Quite an accomplishment here: my first python script, my first Eutester test and no more lp:737335, just the perfect happy ending for this blog.

Tuesday, February 21, 2012

FOSDEM 2012

After having heard about FOSDEM for long time, and this year I had the privilege to attend it. This may be the reason of the extreme cold  spell that hit Europe at that time. I reached Brian Thomason in Hamburg where he presented Eucalyptus. They loved him, and I have to agree with them: the presentation was very interactive and Brian was very charming. We then reached Brussels by train, on the only non-heated car: needless to say I was ready for a hot bath once we reached the hotel.
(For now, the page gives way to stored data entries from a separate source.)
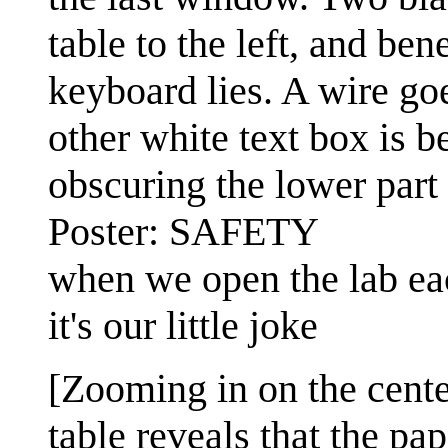
table to the left, and ben
keyboard lies. A wire go
other white text box is b
obscuring the lower part 
Poster: SAFETY
when we open the lab eac
it's our little joke
[Zooming in on the cente
table reveals that the pa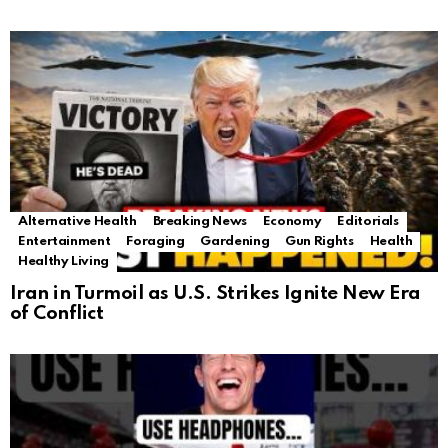
Alternative Health
Breaking News
Economy
Editorials
Entertainment
Foraging
Gardening
Gun Rights
Health
Healthy Living
Iran in Turmoil as U.S. Strikes Ignite New Era
of Conflict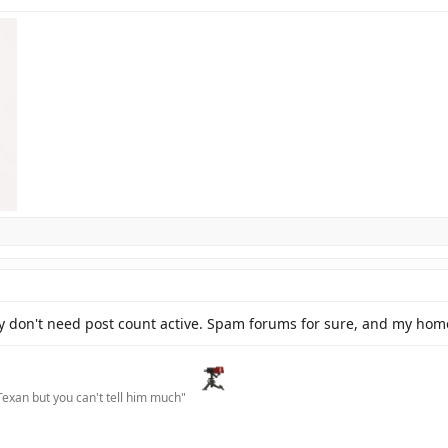
ly don't need post count active. Spam forums for sure, and my home
Texan but you can't tell him much"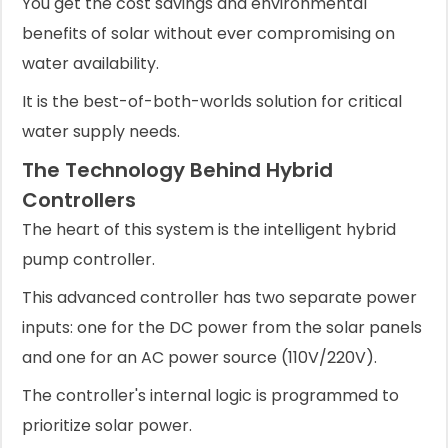
You get the cost savings and environmental
benefits of solar without ever compromising on
water availability.
It is the best-of-both-worlds solution for critical
water supply needs.
The Technology Behind Hybrid
Controllers
The heart of this system is the intelligent hybrid
pump controller.
This advanced controller has two separate power
inputs: one for the DC power from the solar panels
and one for an AC power source (110V/220V).
The controller's internal logic is programmed to
prioritize solar power.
FOSDEM was as good as I read about, and more. My interests brought me most of the time at the Cloud and Virtualization track, although I did walked into a Google Summer of Code talk, CentOS and Debian talks, and a survey on how to have HA with MySQL. I like the HA talk (search for Ivan Zoratti's HA reloaded): there is no free lunch when deploying HA, and the talk highlights how decisions need to be taken early on about what kind of  HA one wants and she is willing to pay for.
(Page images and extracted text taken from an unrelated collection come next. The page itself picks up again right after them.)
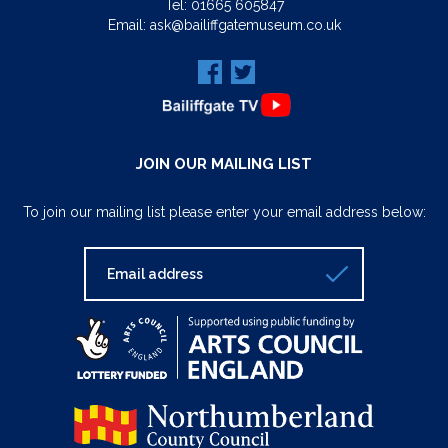
Tel:
01665 605847
Email:
ask@bailiffgatemuseum.co.uk
JOIN OUR MAILING LIST
To join our mailing list please enter your email address below: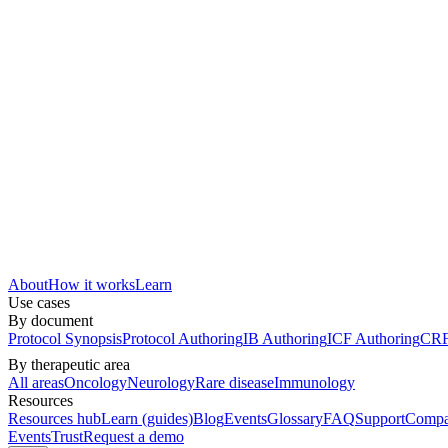
About
How it works
Learn
Use cases
By document
Protocol Synopsis
Protocol Authoring
IB Authoring
ICF Authoring
CRF
By therapeutic area
All areas
Oncology
Neurology
Rare disease
Immunology
Resources
Resources hub
Learn (guides)
Blog
Events
Glossary
FAQ
Support
Compa
Events
Trust
Request a demo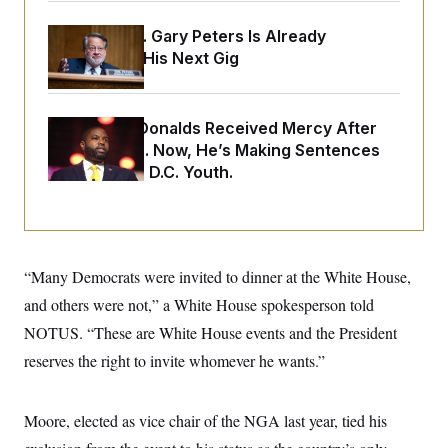
o
e
n
S
o
Retiring Sen. Gary Peters Is Already
m
r
E
e
Negotiating His Next Gig
g
n
i
D
t
a
P
e
f
E
E
Rep. Byron Donalds Received Mercy After
L
e
c
R
o
n
Two Arrests. Now, He’s Making Sentences
o
u
s
S
n
Tougher For D.C. Youth.
i
e
o
P
s
m
i
D
E
y
a
o
C
n
n
E
a
a
T
d
“Many Democrats were invited to dinner at the White House,
l
u
I
M
d
c
and others were not,” a White House spokesperson told
i
T
V
a
s
r
NOTUS. “These are White House events and the President
t
E
s
u
i
i
m
S
reserves the right to invite whomever he wants.”
o
s
p
n
s
L
i
O
F
a
H
Moore, elected as vice chair of the NGA last year, tied his
p
o
t
N
e
p
r
e
a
The Cloud and Virtualization track was very well attended. It was good to see old friends and shake hands, from Xen's Lars, to Dave and James from the Ubuntu server team, Thierry and Rick and more. Very good content too. I did enjoy quite a bit the libguestfs talk, since lately I have been doing some images work,  and I already have been using zerofree, but I learned that there are a lot more tools I can use to simplify my life.